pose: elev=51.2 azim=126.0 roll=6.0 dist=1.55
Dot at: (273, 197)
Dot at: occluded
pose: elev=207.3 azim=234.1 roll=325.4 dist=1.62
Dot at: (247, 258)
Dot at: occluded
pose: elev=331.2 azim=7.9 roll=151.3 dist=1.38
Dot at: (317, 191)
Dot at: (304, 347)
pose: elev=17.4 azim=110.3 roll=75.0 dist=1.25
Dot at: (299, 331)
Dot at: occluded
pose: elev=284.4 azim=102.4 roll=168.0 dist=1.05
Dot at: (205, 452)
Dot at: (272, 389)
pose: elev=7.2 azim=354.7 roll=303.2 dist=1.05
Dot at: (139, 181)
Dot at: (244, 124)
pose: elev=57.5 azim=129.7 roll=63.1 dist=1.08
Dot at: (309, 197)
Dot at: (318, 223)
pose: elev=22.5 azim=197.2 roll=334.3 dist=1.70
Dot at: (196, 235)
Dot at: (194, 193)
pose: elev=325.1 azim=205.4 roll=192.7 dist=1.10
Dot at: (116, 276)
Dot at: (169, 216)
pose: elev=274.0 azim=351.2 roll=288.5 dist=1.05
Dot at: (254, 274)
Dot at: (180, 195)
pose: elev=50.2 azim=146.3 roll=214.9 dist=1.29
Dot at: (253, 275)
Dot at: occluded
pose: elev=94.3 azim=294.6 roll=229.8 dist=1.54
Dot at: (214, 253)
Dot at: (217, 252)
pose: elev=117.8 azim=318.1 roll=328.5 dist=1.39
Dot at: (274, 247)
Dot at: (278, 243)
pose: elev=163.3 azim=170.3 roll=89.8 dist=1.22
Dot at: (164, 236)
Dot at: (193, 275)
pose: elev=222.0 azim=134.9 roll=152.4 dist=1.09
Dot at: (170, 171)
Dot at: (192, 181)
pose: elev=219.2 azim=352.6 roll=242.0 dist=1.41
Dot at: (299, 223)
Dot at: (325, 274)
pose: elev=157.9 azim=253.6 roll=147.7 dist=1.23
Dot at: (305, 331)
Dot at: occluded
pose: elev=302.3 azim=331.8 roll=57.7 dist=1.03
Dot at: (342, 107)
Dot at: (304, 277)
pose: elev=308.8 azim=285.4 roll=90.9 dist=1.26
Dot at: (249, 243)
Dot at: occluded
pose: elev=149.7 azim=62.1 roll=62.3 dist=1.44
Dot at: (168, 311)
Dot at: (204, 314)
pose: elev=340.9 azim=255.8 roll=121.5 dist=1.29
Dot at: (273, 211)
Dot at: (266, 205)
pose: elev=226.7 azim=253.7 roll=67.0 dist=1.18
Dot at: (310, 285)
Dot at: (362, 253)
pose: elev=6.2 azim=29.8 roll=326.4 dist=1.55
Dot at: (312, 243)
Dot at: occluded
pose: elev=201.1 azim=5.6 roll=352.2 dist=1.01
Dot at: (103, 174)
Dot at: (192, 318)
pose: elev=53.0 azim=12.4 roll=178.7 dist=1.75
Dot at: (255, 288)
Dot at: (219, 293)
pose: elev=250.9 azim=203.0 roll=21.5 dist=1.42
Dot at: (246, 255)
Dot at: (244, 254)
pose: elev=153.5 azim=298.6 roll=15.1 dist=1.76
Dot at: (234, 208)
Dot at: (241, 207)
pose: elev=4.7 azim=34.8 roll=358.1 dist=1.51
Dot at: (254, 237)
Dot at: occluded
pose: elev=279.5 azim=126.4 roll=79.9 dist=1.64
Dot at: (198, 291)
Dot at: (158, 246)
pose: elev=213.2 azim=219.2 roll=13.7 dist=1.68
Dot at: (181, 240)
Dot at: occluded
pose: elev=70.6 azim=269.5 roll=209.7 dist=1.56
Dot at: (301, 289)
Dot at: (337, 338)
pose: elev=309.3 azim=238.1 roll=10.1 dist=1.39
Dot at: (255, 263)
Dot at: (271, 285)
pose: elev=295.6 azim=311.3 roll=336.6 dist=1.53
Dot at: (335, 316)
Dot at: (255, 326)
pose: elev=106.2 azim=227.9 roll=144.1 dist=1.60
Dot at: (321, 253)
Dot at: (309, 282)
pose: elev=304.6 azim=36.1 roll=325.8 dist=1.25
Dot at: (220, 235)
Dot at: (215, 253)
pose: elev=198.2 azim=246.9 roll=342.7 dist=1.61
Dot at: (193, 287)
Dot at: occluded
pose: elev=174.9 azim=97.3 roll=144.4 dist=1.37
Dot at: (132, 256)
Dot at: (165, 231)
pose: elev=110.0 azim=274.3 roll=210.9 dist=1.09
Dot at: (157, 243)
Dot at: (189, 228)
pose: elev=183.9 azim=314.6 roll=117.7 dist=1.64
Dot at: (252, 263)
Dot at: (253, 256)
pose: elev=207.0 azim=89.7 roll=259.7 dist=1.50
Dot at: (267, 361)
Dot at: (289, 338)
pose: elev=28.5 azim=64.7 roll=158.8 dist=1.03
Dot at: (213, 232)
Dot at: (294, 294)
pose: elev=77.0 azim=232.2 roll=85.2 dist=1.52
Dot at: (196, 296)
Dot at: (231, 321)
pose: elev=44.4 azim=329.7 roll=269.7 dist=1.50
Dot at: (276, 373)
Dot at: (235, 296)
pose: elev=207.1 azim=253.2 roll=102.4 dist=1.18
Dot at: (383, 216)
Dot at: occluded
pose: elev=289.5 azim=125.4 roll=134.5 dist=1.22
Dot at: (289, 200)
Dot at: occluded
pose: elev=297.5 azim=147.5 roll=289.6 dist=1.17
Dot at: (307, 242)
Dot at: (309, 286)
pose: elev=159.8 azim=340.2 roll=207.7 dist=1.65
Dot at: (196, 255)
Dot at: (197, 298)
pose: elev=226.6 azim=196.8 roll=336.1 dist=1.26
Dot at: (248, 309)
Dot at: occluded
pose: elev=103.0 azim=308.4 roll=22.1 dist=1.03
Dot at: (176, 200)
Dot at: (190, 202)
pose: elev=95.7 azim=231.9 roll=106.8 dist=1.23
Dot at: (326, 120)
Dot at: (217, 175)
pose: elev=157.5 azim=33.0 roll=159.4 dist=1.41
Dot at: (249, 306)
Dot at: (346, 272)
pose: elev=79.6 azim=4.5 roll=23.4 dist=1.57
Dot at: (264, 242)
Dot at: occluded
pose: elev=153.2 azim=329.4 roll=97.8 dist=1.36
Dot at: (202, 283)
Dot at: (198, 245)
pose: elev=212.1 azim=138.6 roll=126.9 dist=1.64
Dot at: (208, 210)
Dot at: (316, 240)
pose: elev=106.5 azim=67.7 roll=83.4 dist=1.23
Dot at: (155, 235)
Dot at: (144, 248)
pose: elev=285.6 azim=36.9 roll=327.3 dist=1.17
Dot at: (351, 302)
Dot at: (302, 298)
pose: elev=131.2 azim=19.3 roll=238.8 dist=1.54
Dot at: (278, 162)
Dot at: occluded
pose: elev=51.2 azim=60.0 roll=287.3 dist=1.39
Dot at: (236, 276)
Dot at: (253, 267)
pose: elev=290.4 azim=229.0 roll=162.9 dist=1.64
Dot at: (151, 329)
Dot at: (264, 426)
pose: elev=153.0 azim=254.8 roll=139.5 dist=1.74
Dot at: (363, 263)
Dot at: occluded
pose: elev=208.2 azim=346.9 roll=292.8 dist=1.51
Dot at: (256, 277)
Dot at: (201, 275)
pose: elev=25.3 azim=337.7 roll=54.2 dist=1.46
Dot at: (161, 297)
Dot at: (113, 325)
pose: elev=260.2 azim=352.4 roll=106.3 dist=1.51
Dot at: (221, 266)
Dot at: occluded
* * * *
- GOAL
Please reproduce all of the data above line for line, with no changes.

- RESPONSE TO THE TASK
pose: elev=51.2 azim=126.0 roll=6.0 dist=1.55
Dot at: (273, 197)
Dot at: occluded
pose: elev=207.3 azim=234.1 roll=325.4 dist=1.62
Dot at: (247, 258)
Dot at: occluded
pose: elev=331.2 azim=7.9 roll=151.3 dist=1.38
Dot at: (317, 191)
Dot at: (304, 347)
pose: elev=17.4 azim=110.3 roll=75.0 dist=1.25
Dot at: (299, 331)
Dot at: occluded
pose: elev=284.4 azim=102.4 roll=168.0 dist=1.05
Dot at: (205, 452)
Dot at: (272, 389)
pose: elev=7.2 azim=354.7 roll=303.2 dist=1.05
Dot at: (139, 181)
Dot at: (244, 124)
pose: elev=57.5 azim=129.7 roll=63.1 dist=1.08
Dot at: (309, 197)
Dot at: (318, 223)
pose: elev=22.5 azim=197.2 roll=334.3 dist=1.70
Dot at: (196, 235)
Dot at: (194, 193)
pose: elev=325.1 azim=205.4 roll=192.7 dist=1.10
Dot at: (116, 276)
Dot at: (169, 216)
pose: elev=274.0 azim=351.2 roll=288.5 dist=1.05
Dot at: (254, 274)
Dot at: (180, 195)
pose: elev=50.2 azim=146.3 roll=214.9 dist=1.29
Dot at: (253, 275)
Dot at: occluded
pose: elev=94.3 azim=294.6 roll=229.8 dist=1.54
Dot at: (214, 253)
Dot at: (217, 252)
pose: elev=117.8 azim=318.1 roll=328.5 dist=1.39
Dot at: (274, 247)
Dot at: (278, 243)
pose: elev=163.3 azim=170.3 roll=89.8 dist=1.22
Dot at: (164, 236)
Dot at: (193, 275)
pose: elev=222.0 azim=134.9 roll=152.4 dist=1.09
Dot at: (170, 171)
Dot at: (192, 181)
pose: elev=219.2 azim=352.6 roll=242.0 dist=1.41
Dot at: (299, 223)
Dot at: (325, 274)
pose: elev=157.9 azim=253.6 roll=147.7 dist=1.23
Dot at: (305, 331)
Dot at: occluded
pose: elev=302.3 azim=331.8 roll=57.7 dist=1.03
Dot at: (342, 107)
Dot at: (304, 277)
pose: elev=308.8 azim=285.4 roll=90.9 dist=1.26
Dot at: (249, 243)
Dot at: occluded
pose: elev=149.7 azim=62.1 roll=62.3 dist=1.44
Dot at: (168, 311)
Dot at: (204, 314)
pose: elev=340.9 azim=255.8 roll=121.5 dist=1.29
Dot at: (273, 211)
Dot at: (266, 205)
pose: elev=226.7 azim=253.7 roll=67.0 dist=1.18
Dot at: (310, 285)
Dot at: (362, 253)
pose: elev=6.2 azim=29.8 roll=326.4 dist=1.55
Dot at: (312, 243)
Dot at: occluded
pose: elev=201.1 azim=5.6 roll=352.2 dist=1.01
Dot at: (103, 174)
Dot at: (192, 318)
pose: elev=53.0 azim=12.4 roll=178.7 dist=1.75
Dot at: (255, 288)
Dot at: (219, 293)
pose: elev=250.9 azim=203.0 roll=21.5 dist=1.42
Dot at: (246, 255)
Dot at: (244, 254)
pose: elev=153.5 azim=298.6 roll=15.1 dist=1.76
Dot at: (234, 208)
Dot at: (241, 207)
pose: elev=4.7 azim=34.8 roll=358.1 dist=1.51
Dot at: (254, 237)
Dot at: occluded
pose: elev=279.5 azim=126.4 roll=79.9 dist=1.64
Dot at: (198, 291)
Dot at: (158, 246)
pose: elev=213.2 azim=219.2 roll=13.7 dist=1.68
Dot at: (181, 240)
Dot at: occluded
pose: elev=70.6 azim=269.5 roll=209.7 dist=1.56
Dot at: (301, 289)
Dot at: (337, 338)
pose: elev=309.3 azim=238.1 roll=10.1 dist=1.39
Dot at: (255, 263)
Dot at: (271, 285)
pose: elev=295.6 azim=311.3 roll=336.6 dist=1.53
Dot at: (335, 316)
Dot at: (255, 326)
pose: elev=106.2 azim=227.9 roll=144.1 dist=1.60
Dot at: (321, 253)
Dot at: (309, 282)
pose: elev=304.6 azim=36.1 roll=325.8 dist=1.25
Dot at: (220, 235)
Dot at: (215, 253)
pose: elev=198.2 azim=246.9 roll=342.7 dist=1.61
Dot at: (193, 287)
Dot at: occluded
pose: elev=174.9 azim=97.3 roll=144.4 dist=1.37
Dot at: (132, 256)
Dot at: (165, 231)
pose: elev=110.0 azim=274.3 roll=210.9 dist=1.09
Dot at: (157, 243)
Dot at: (189, 228)
pose: elev=183.9 azim=314.6 roll=117.7 dist=1.64
Dot at: (252, 263)
Dot at: (253, 256)
pose: elev=207.0 azim=89.7 roll=259.7 dist=1.50
Dot at: (267, 361)
Dot at: (289, 338)
pose: elev=28.5 azim=64.7 roll=158.8 dist=1.03
Dot at: (213, 232)
Dot at: (294, 294)
pose: elev=77.0 azim=232.2 roll=85.2 dist=1.52
Dot at: (196, 296)
Dot at: (231, 321)
pose: elev=44.4 azim=329.7 roll=269.7 dist=1.50
Dot at: (276, 373)
Dot at: (235, 296)
pose: elev=207.1 azim=253.2 roll=102.4 dist=1.18
Dot at: (383, 216)
Dot at: occluded
pose: elev=289.5 azim=125.4 roll=134.5 dist=1.22
Dot at: (289, 200)
Dot at: occluded
pose: elev=297.5 azim=147.5 roll=289.6 dist=1.17
Dot at: (307, 242)
Dot at: (309, 286)
pose: elev=159.8 azim=340.2 roll=207.7 dist=1.65
Dot at: (196, 255)
Dot at: (197, 298)
pose: elev=226.6 azim=196.8 roll=336.1 dist=1.26
Dot at: (248, 309)
Dot at: occluded
pose: elev=103.0 azim=308.4 roll=22.1 dist=1.03
Dot at: (176, 200)
Dot at: (190, 202)
pose: elev=95.7 azim=231.9 roll=106.8 dist=1.23
Dot at: (326, 120)
Dot at: (217, 175)
pose: elev=157.5 azim=33.0 roll=159.4 dist=1.41
Dot at: (249, 306)
Dot at: (346, 272)
pose: elev=79.6 azim=4.5 roll=23.4 dist=1.57
Dot at: (264, 242)
Dot at: occluded
pose: elev=153.2 azim=329.4 roll=97.8 dist=1.36
Dot at: (202, 283)
Dot at: (198, 245)
pose: elev=212.1 azim=138.6 roll=126.9 dist=1.64
Dot at: (208, 210)
Dot at: (316, 240)
pose: elev=106.5 azim=67.7 roll=83.4 dist=1.23
Dot at: (155, 235)
Dot at: (144, 248)
pose: elev=285.6 azim=36.9 roll=327.3 dist=1.17
Dot at: (351, 302)
Dot at: (302, 298)
pose: elev=131.2 azim=19.3 roll=238.8 dist=1.54
Dot at: (278, 162)
Dot at: occluded
pose: elev=51.2 azim=60.0 roll=287.3 dist=1.39
Dot at: (236, 276)
Dot at: (253, 267)
pose: elev=290.4 azim=229.0 roll=162.9 dist=1.64
Dot at: (151, 329)
Dot at: (264, 426)
pose: elev=153.0 azim=254.8 roll=139.5 dist=1.74
Dot at: (363, 263)
Dot at: occluded
pose: elev=208.2 azim=346.9 roll=292.8 dist=1.51
Dot at: (256, 277)
Dot at: (201, 275)
pose: elev=25.3 azim=337.7 roll=54.2 dist=1.46
Dot at: (161, 297)
Dot at: (113, 325)
pose: elev=260.2 azim=352.4 roll=106.3 dist=1.51
Dot at: (221, 266)
Dot at: occluded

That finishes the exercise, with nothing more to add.